Given records:
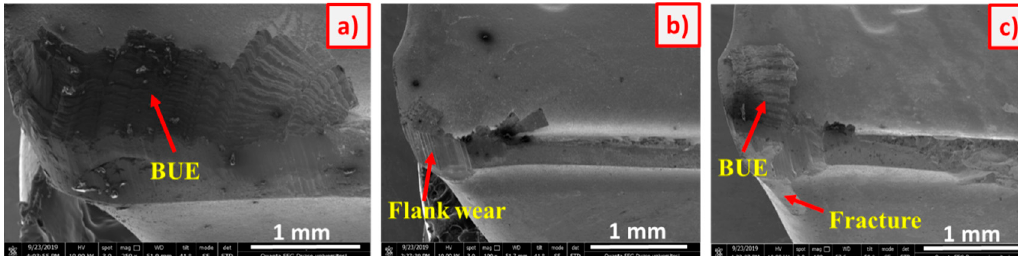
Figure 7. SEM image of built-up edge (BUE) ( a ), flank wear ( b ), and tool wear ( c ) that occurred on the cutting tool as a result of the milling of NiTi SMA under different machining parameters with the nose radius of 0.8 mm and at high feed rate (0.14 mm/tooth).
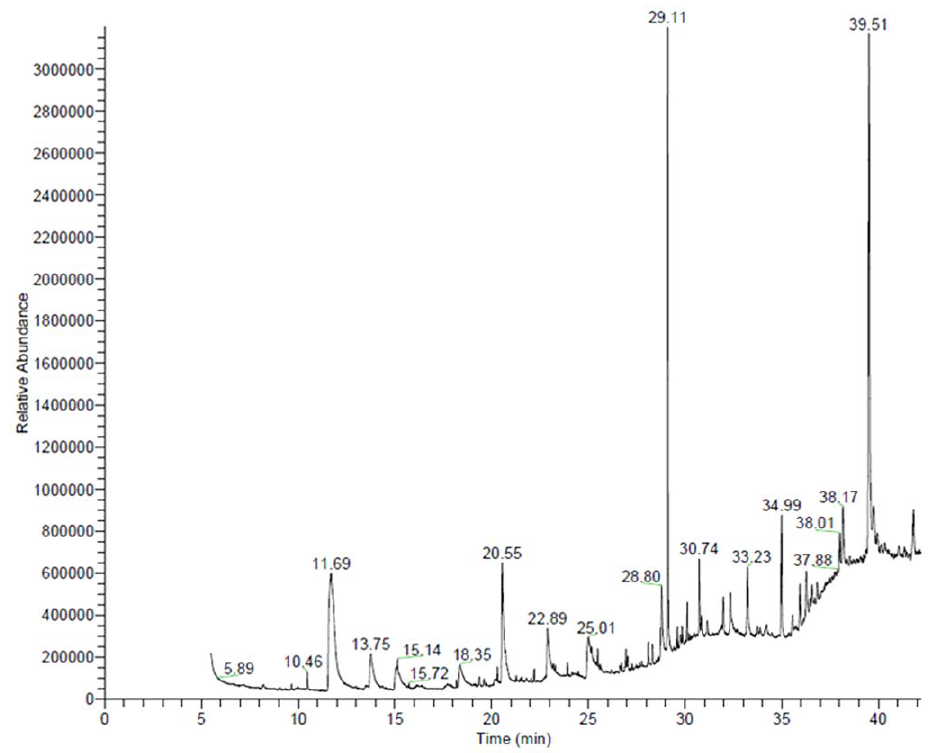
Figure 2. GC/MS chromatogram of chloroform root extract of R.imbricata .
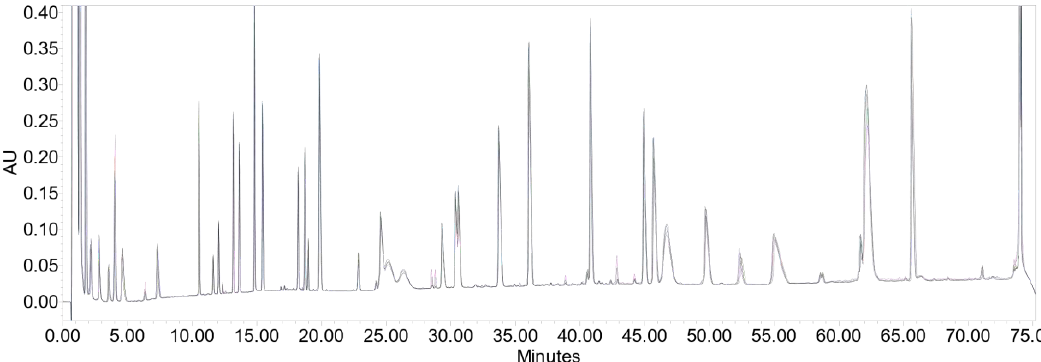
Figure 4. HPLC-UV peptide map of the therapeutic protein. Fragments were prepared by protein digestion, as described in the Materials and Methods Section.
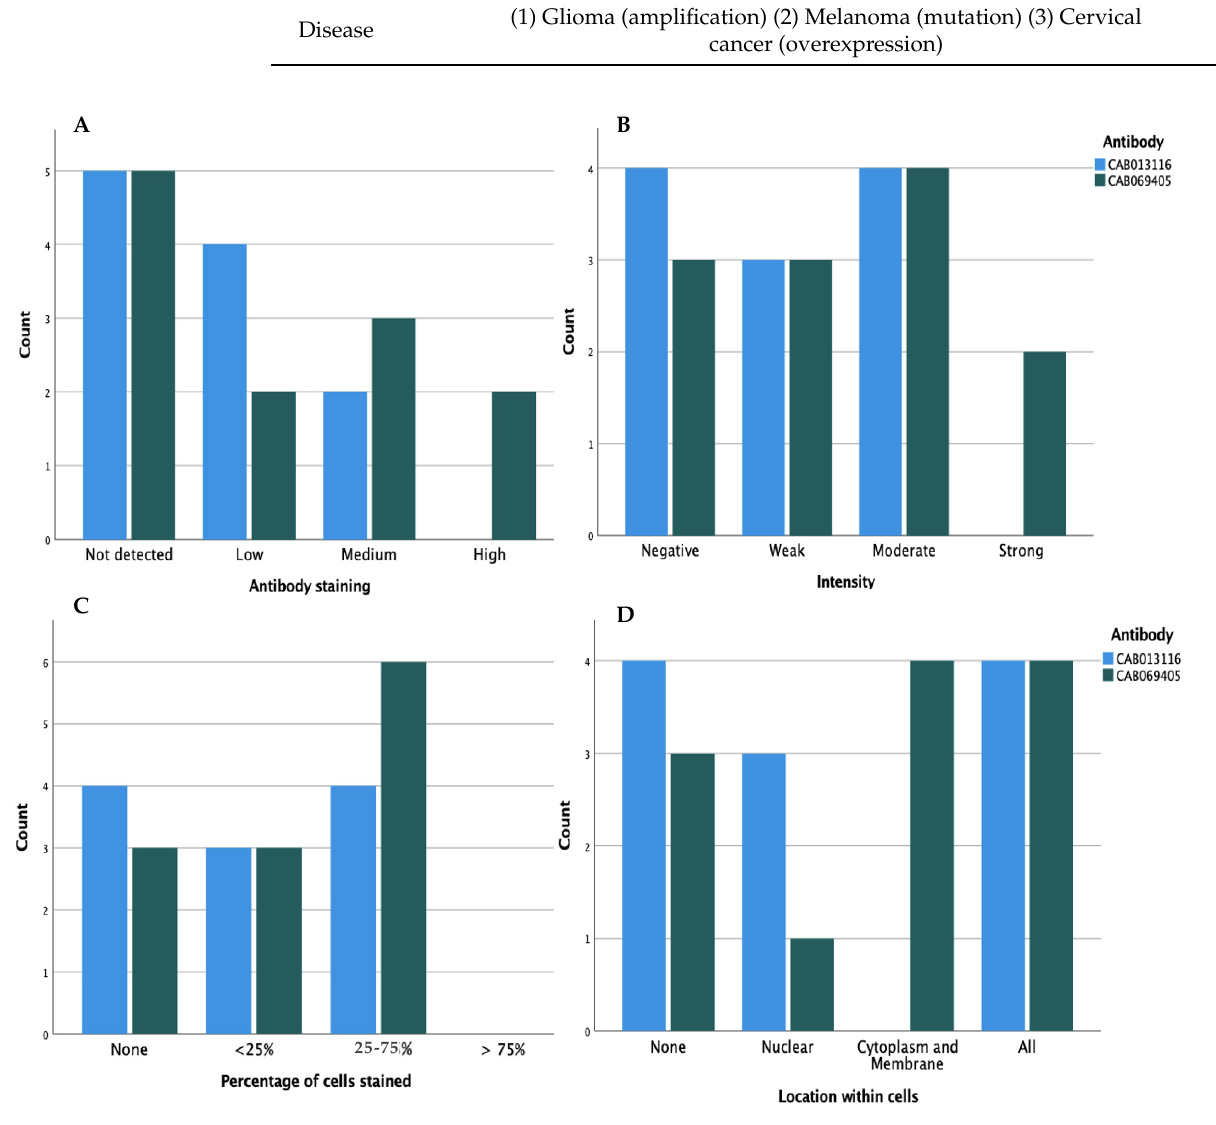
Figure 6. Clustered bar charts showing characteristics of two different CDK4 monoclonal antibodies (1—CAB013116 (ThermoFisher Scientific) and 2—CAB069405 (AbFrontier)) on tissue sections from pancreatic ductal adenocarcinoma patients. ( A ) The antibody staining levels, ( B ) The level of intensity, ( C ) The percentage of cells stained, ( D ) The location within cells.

...

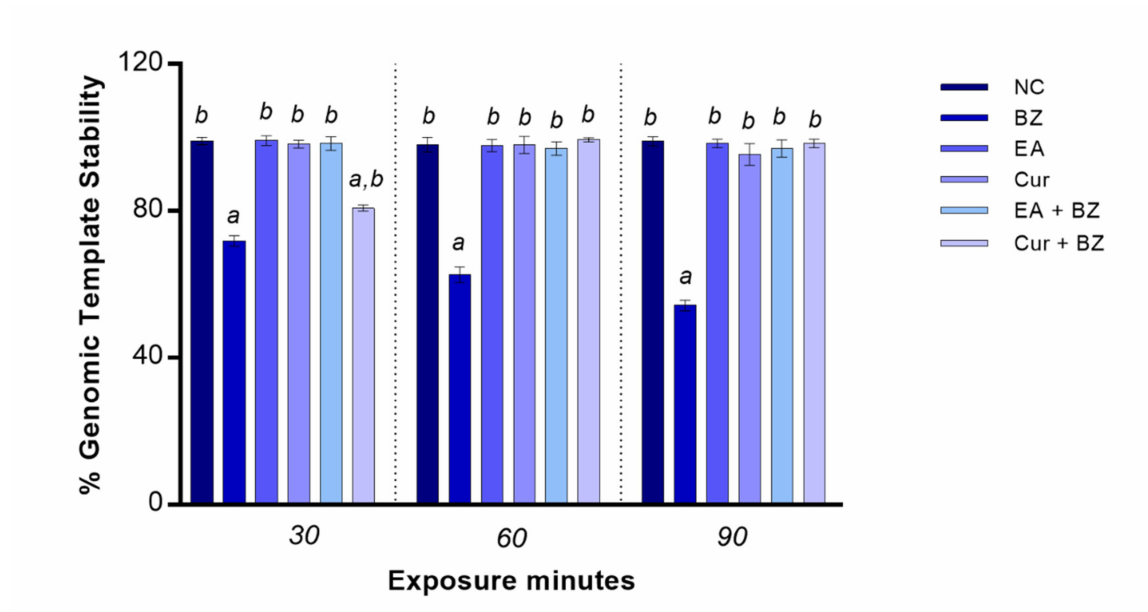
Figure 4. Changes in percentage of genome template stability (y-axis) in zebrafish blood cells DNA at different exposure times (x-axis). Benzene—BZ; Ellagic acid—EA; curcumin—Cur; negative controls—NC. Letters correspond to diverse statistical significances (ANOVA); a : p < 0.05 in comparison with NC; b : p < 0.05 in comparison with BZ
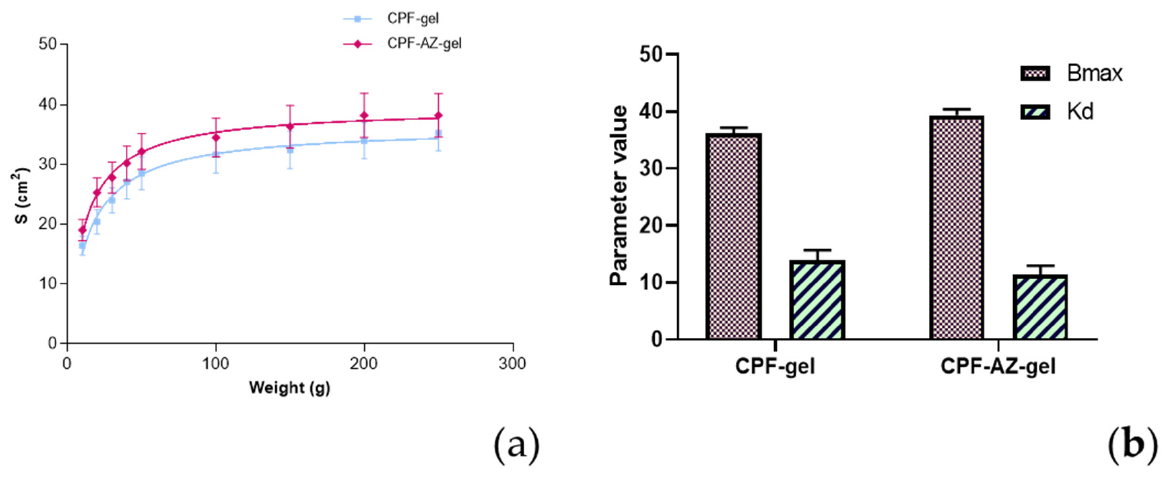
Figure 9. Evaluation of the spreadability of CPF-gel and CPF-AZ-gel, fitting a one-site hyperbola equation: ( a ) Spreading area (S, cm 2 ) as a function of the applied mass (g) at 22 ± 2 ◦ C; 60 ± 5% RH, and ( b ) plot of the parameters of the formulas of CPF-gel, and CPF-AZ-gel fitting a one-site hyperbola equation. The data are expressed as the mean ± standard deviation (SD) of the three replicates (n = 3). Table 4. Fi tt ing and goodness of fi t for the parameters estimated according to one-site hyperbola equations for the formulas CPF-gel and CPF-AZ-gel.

--

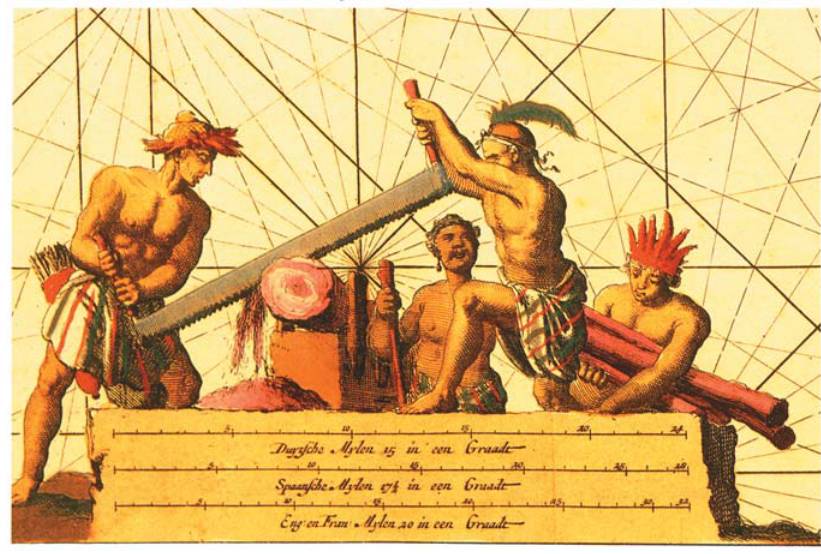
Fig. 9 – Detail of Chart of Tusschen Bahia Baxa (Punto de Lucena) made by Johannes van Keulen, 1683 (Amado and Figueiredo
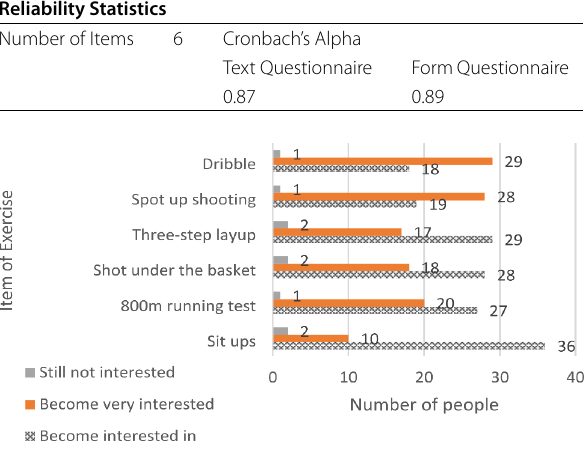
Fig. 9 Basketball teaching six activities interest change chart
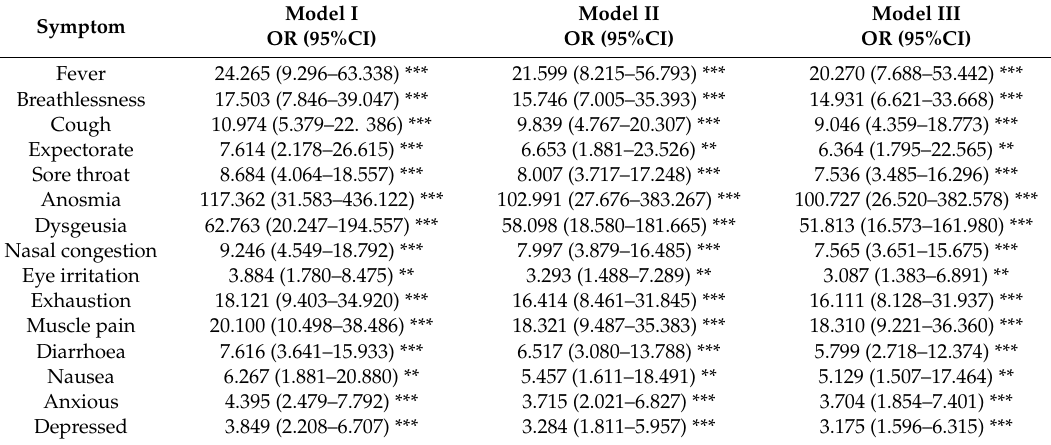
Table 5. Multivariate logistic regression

Try it:
Using the entries above, repeat exactly the lines from the one with "Figure 2. GC/MS" to the one with "Figure 6. Clustered", both included, and leave the pictures behind.

Written answer:
Figure 2. GC/MS chromatogram of chloroform root extract of R.imbricata .
Figure 4. HPLC-UV peptide map of the therapeutic protein. Fragments were prepared by protein digestion, as described in the Materials and Methods Section.
Figure 6. Clustered bar charts showing characteristics of two different CDK4 monoclonal antibodies (1—CAB013116 (ThermoFisher Scientific) and 2—CAB069405 (AbFrontier)) on tissue sections from pancreatic ductal adenocarcinoma patients. ( A ) The antibody staining levels, ( B ) The level of intensity, ( C ) The percentage of cells stained, ( D ) The location within cells.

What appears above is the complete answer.